Conversion into GenerateRequest#

_build_chat_generate_request() in openai_api.py is the key translation point. It:

  • normalizes stop sequences

  • builds SamplingParams

  • converts chat messages into internal Message objects

  • maps per-stage sampling overrides

  • passes per-stage runtime params through stage_params

  • stores media input, audio config, and video processing overrides in request metadata

  • stores talker-specific generation overrides in extra_params

  • copies modalities into output_modalities

The route hands that GenerateRequest to Client. The client then converts it to an OmniRequest before submitting it to the coordinator.

Response Paths#

Non-streaming chat#

For non-streaming chat, the path is roughly:

chat request → Client.completion() → OpenAI-style JSON response

Client.completion() aggregates:

  • text fragments

  • audio chunks

  • final usage

  • final finish reason

If audio is present, it is base64-encoded before being returned to the API layer.

Streaming chat#

For streaming chat, the server emits SSE events.

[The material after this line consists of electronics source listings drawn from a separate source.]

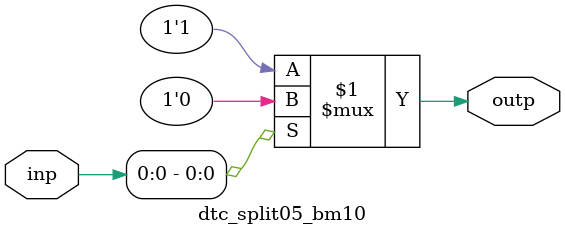
<source format=v>
module dtc_split05_bm10 (
	input  wire [5-1:0] inp,
	output wire [1-1:0] outp
);


	assign outp = (inp[0]) ? 1'b0 : 1'b1;

endmodule
</source>
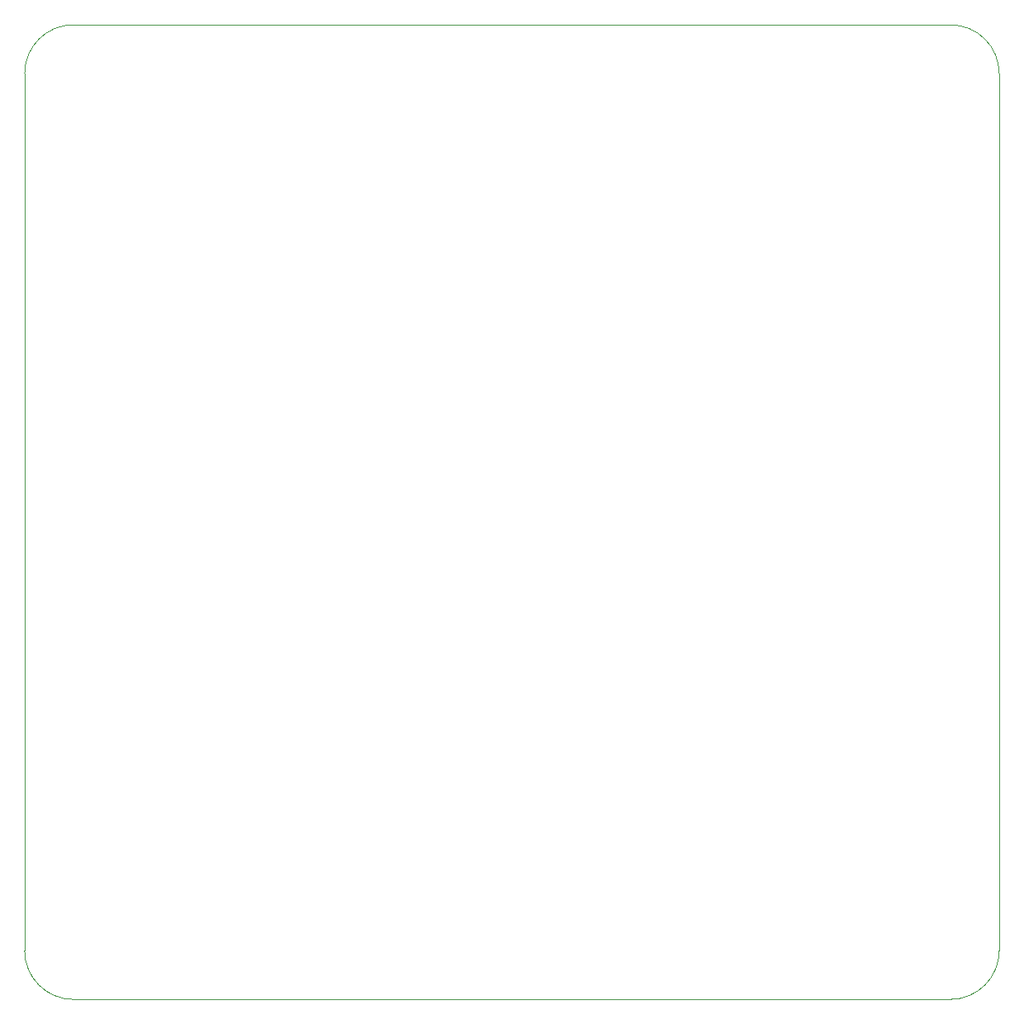
<source format=gbr>
%TF.GenerationSoftware,KiCad,Pcbnew,8.0.3*%
%TF.CreationDate,2024-07-01T15:14:42+02:00*%
%TF.ProjectId,wattwiser,77617474-7769-4736-9572-2e6b69636164,rev?*%
%TF.SameCoordinates,Original*%
%TF.FileFunction,Profile,NP*%
%FSLAX46Y46*%
G04 Gerber Fmt 4.6, Leading zero omitted, Abs format (unit mm)*
G04 Created by KiCad (PCBNEW 8.0.3) date 2024-07-01 15:14:42*
%MOMM*%
%LPD*%
G01*
G04 APERTURE LIST*
%TA.AperFunction,Profile*%
%ADD10C,0.050000*%
%TD*%
G04 APERTURE END LIST*
D10*
X85000000Y-137000000D02*
X85000000Y-47000000D01*
X185000000Y-137000000D02*
G75*
G02*
X180000000Y-142000000I-5000000J0D01*
G01*
X185000000Y-47000000D02*
X185000000Y-137000000D01*
X180000000Y-142000000D02*
X90000000Y-142000000D01*
X90000000Y-142000000D02*
G75*
G02*
X85000000Y-137000000I0J5000000D01*
G01*
X180000000Y-42000000D02*
G75*
G02*
X185000000Y-47000000I0J-5000000D01*
G01*
X90000000Y-42000000D02*
X180000000Y-42000000D01*
X85000000Y-47000000D02*
G75*
G02*
X90000000Y-42000000I5000000J0D01*
G01*
M02*

</source>
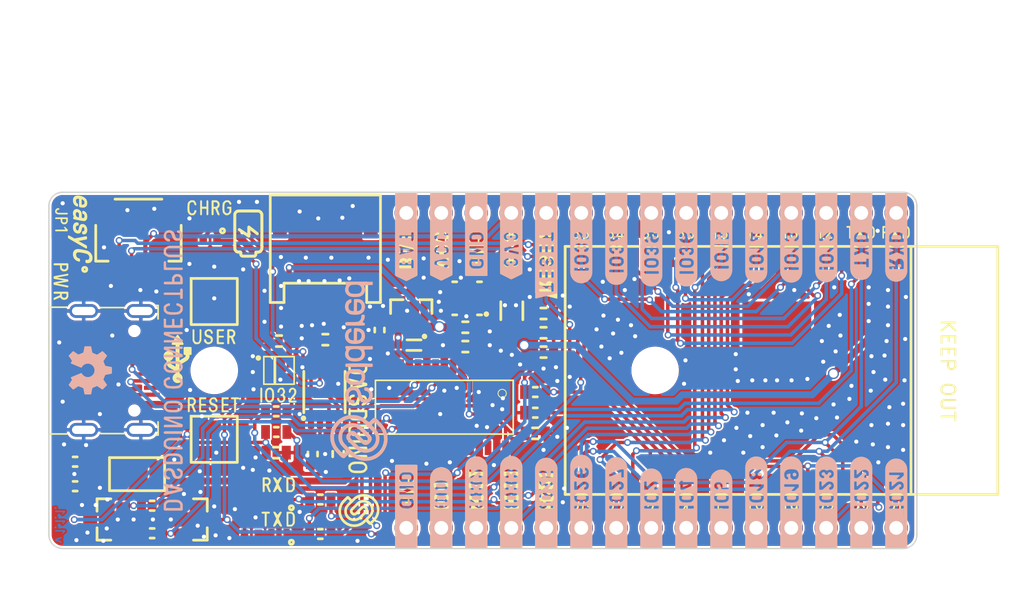
<source format=kicad_pcb>
(kicad_pcb (version 20210623) (generator pcbnew)

  (general
    (thickness 1.6)
  )

  (paper "A4")
  (title_block
    (title "Dasduino CONNECTPLUS")
    (date "2021-07-15")
    (rev "v1.1.1.")
    (company "SOLDERED")
    (comment 1 "333033")
  )

  (layers
    (0 "F.Cu" mixed)
    (31 "B.Cu" signal)
    (32 "B.Adhes" user "B.Adhesive")
    (33 "F.Adhes" user "F.Adhesive")
    (34 "B.Paste" user)
    (35 "F.Paste" user)
    (36 "B.SilkS" user "B.Silkscreen")
    (37 "F.SilkS" user "F.Silkscreen")
    (38 "B.Mask" user)
    (39 "F.Mask" user)
    (40 "Dwgs.User" user "User.Drawings")
    (41 "Cmts.User" user "User.Comments")
    (42 "Eco1.User" user "User.Eco1")
    (43 "Eco2.User" user "User.Eco2")
    (44 "Edge.Cuts" user)
    (45 "Margin" user)
    (46 "B.CrtYd" user "B.Courtyard")
    (47 "F.CrtYd" user "F.Courtyard")
    (48 "B.Fab" user)
    (49 "F.Fab" user)
    (50 "User.1" user)
    (51 "User.2" user)
    (52 "User.3" user)
    (53 "User.4" user)
    (54 "User.5" user)
    (55 "User.6" user)
    (56 "User.7" user)
    (57 "User.8" user)
    (58 "User.9" user)
  )

  (setup
    (stackup
      (layer "F.SilkS" (type "Top Silk Screen"))
      (layer "F.Paste" (type "Top Solder Paste"))
      (layer "F.Mask" (type "Top Solder Mask") (color "Green") (thickness 0.01))
      (layer "F.Cu" (type "copper") (thickness 0.035))
      (layer "dielectric 1" (type "core") (thickness 1.51) (material "FR4") (epsilon_r 4.5) (loss_tangent 0.02))
      (layer "B.Cu" (type "copper") (thickness 0.035))
      (layer "B.Mask" (type "Bottom Solder Mask") (color "Green") (thickness 0.01))
      (layer "B.Paste" (type "Bottom Solder Paste"))
      (layer "B.SilkS" (type "Bottom Silk Screen"))
      (copper_finish "None")
      (dielectric_constraints no)
    )
    (pad_to_mask_clearance 0)
    (aux_axis_origin 38.65 134.5)
    (grid_origin 38.65 134.5)
    (pcbplotparams
      (layerselection 0x00010fc_ffffffff)
      (disableapertmacros false)
      (usegerberextensions false)
      (usegerberattributes true)
      (usegerberadvancedattributes true)
      (creategerberjobfile true)
      (svguseinch false)
      (svgprecision 6)
      (excludeedgelayer true)
      (plotframeref false)
      (viasonmask false)
      (mode 1)
      (useauxorigin true)
      (hpglpennumber 1)
      (hpglpenspeed 20)
      (hpglpendiameter 15.000000)
      (dxfpolygonmode true)
      (dxfimperialunits true)
      (dxfusepcbnewfont true)
      (psnegative false)
      (psa4output false)
      (plotreference true)
      (plotvalue true)
      (plotinvisibletext false)
      (sketchpadsonfab false)
      (subtractmaskfromsilk false)
      (outputformat 1)
      (mirror false)
      (drillshape 0)
      (scaleselection 1)
      (outputdirectory "../../INTERNAL/v1.1.1/PCBA/")
    )
  )

  (net 0 "")
  (net 1 "+3V3")
  (net 2 "GND")
  (net 3 "RESET")
  (net 4 "VUSB")
  (net 5 "Net-(C4-Pad1)")
  (net 6 "VCC")
  (net 7 "VBAT")
  (net 8 "TXD0")
  (net 9 "Net-(D1-Pad1)")
  (net 10 "RXD0")
  (net 11 "Net-(D2-Pad1)")
  (net 12 "Net-(D3-Pad1)")
  (net 13 "IO32")
  (net 14 "unconnected-(D4-Pad1)")
  (net 15 "Net-(D6-Pad2)")
  (net 16 "unconnected-(U4-Pad6)")
  (net 17 "Net-(F1-Pad2)")
  (net 18 "unconnected-(K1-PadB8)")
  (net 19 "D-")
  (net 20 "D+")
  (net 21 "Net-(K1-PadB5)")
  (net 22 "unconnected-(K1-PadA8)")
  (net 23 "Net-(K1-PadA5)")
  (net 24 "SDA")
  (net 25 "SCL")
  (net 26 "SPI_MISO")
  (net 27 "SPI_MOSI")
  (net 28 "SPI_SCK")
  (net 29 "SPI_CS")
  (net 30 "SENSOR_VP")
  (net 31 "SENSOR_VN")
  (net 32 "IO34")
  (net 33 "IO35")
  (net 34 "IO23")
  (net 35 "IO19")
  (net 36 "IO18")
  (net 37 "IO5")
  (net 38 "IO4")
  (net 39 "IO2")
  (net 40 "IO27")
  (net 41 "IO26")
  (net 42 "IO25")
  (net 43 "IO33")
  (net 44 "RTS")
  (net 45 "Net-(Q2-Pad1)")
  (net 46 "IO0")
  (net 47 "DTR")
  (net 48 "Net-(Q3-Pad1)")
  (net 49 "Net-(R4-Pad1)")
  (net 50 "Net-(R5-Pad1)")
  (net 51 "Net-(R14-Pad1)")
  (net 52 "Net-(R15-Pad1)")
  (net 53 "unconnected-(U1-Pad15)")
  (net 54 "unconnected-(U1-Pad12)")
  (net 55 "unconnected-(U1-Pad11)")
  (net 56 "unconnected-(U1-Pad10)")
  (net 57 "unconnected-(U1-Pad9)")
  (net 58 "unconnected-(U2-Pad22)")
  (net 59 "unconnected-(U2-Pad21)")
  (net 60 "unconnected-(U2-Pad20)")
  (net 61 "unconnected-(U2-Pad19)")
  (net 62 "unconnected-(U2-Pad18)")
  (net 63 "unconnected-(U2-Pad17)")
  (net 64 "unconnected-(U3-Pad3)")
  (net 65 "Net-(D4-Pad3)")
  (net 66 "Net-(R8-Pad1)")

  (footprint "buzzardLabel" (layer "F.Cu") (at 82.37 111.54))

  (footprint "buzzardLabel" (layer "F.Cu") (at 97.61 131.62))

  (footprint "e-radionica.com footprinti:0603R" (layer "F.Cu") (at 58.35 133.45 180))

  (footprint "e-radionica.com footprinti:0402R" (layer "F.Cu") (at 53.35 133.45 180))

  (footprint "e-radionica.com footprinti:1206C" (layer "F.Cu") (at 72.25 117.25 -90))

  (footprint "buzzardLabel" (layer "F.Cu") (at 89.99 111.54))

  (footprint "buzzardLabel" (layer "F.Cu") (at 100.15 111.54))

  (footprint "buzzardLabel" (layer "F.Cu") (at 95.07 131.62))

  (footprint "e-radionica.com footprinti:1206FUSE" (layer "F.Cu") (at 45.05 129.11 180))

  (footprint "e-radionica.com footprinti:0603R" (layer "F.Cu") (at 46.145 133.399 180))

  (footprint "Soldered Graphics:Logo-Back-OSH-3.5mm" (layer "F.Cu") (at 41.65 121.58 -90))

  (footprint "buzzardLabel" (layer "F.Cu") (at 50.65 119.11))

  (footprint "e-radionica.com footprinti:0603C" (layer "F.Cu") (at 73.95 126.15 180))

  (footprint "Soldered Graphics:Logo-Back-SolderedFULL-13mm" (layer "F.Cu") (at 61.15 121.65 -90))

  (footprint "buzzardLabel" (layer "F.Cu") (at 50.65 124.05))

  (footprint "e-radionica.com footprinti:0603R" (layer "F.Cu") (at 55.15 126.05))

  (footprint "e-radionica.com footprinti:0603C" (layer "F.Cu") (at 74.55 118.85 180))

  (footprint "e-radionica.com footprinti:0603R" (layer "F.Cu") (at 58.35 130.95 180))

  (footprint "e-radionica.com footprinti:0402LED" (layer "F.Cu") (at 55.35 130.95))

  (footprint "buzzardLabel" (layer "F.Cu") (at 95.07 111.54))

  (footprint "e-radionica.com footprinti:0402R" (layer "F.Cu") (at 53.35 130.95 180))

  (footprint "e-radionica.com footprinti:FIDUCIAL_23" (layer "F.Cu") (at 40.65 121.58 -90))

  (footprint "e-radionica.com footprinti:HEADER_MALE_15X1" (layer "F.Cu") (at 82.37 133.01))

  (footprint "buzzardLabel" (layer "F.Cu") (at 84.91 131.62))

  (footprint "Soldered Graphics:Logo-Front-Soldered-3mm" (layer "F.Cu") (at 61.15 131.75 -90))

  (footprint "buzzardLabel" (layer "F.Cu") (at 74.75 134.91 -90))

  (footprint "e-radionica.com footprinti:0603R" (layer "F.Cu") (at 40.555 129.986 180))

  (footprint "e-radionica.com footprinti:TPS7A2633DRVR" (layer "F.Cu") (at 69.003 116.35 180))

  (footprint "e-radionica.com footprinti:WS2812B-2020" (layer "F.Cu") (at 55.35 121.58 180))

  (footprint "Soldered Graphics:Symbol-Front-Battery" (layer "F.Cu") (at 53.05 111.65 -90))

  (footprint "buzzardLabel" (layer "F.Cu") (at 39.55 110.65 -90))

  (footprint "e-radionica.com footprinti:0402R" (layer "F.Cu") (at 50.35 112.15 180))

  (footprint "Soldered Graphics:Symbol-Front-USB" (layer "F.Cu") (at 47.99 120.75))

  (footprint "buzzardLabel" (layer "F.Cu") (at 79.83 111.54))

  (footprint "buzzardLabel" (layer "F.Cu") (at 69.67 134.91 -90))

  (footprint "e-radionica.com footprinti:0402LED" (layer "F.Cu")
    (tedit 6037671E) (tstamp 7247a4d8-57c1-4e46-93eb-f893e4c85d9a)
    (a
... [1275820 chars truncated]
</source>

The important current semantics are:

  • the first chunk may contain only role="assistant"

  • text and audio are emitted as separate deltas

  • the final completion chunk includes the finish_reason

  • the stream ends with data: [DONE]

  • usage is attached to the final completion chunk

Speech / TTS#

The speech route reuses the same internal request path rather than introducing a separate serving stack.

CreateSpeechRequest is converted into a GenerateRequest with:

  • output_modalities=["audio"]

  • task="tts" in metadata

  • TTS-specific parameters stored under tts_params

For non-streaming requests, Client.speech() collects audio chunks, encodes them, and returns raw audio bytes to the HTTP layer.

For stream=true, the route returns SSE events. Each event carries a base64-encoded audio chunk and format metadata; the stream ends with a final chunk carrying finish_reason followed by data: [DONE].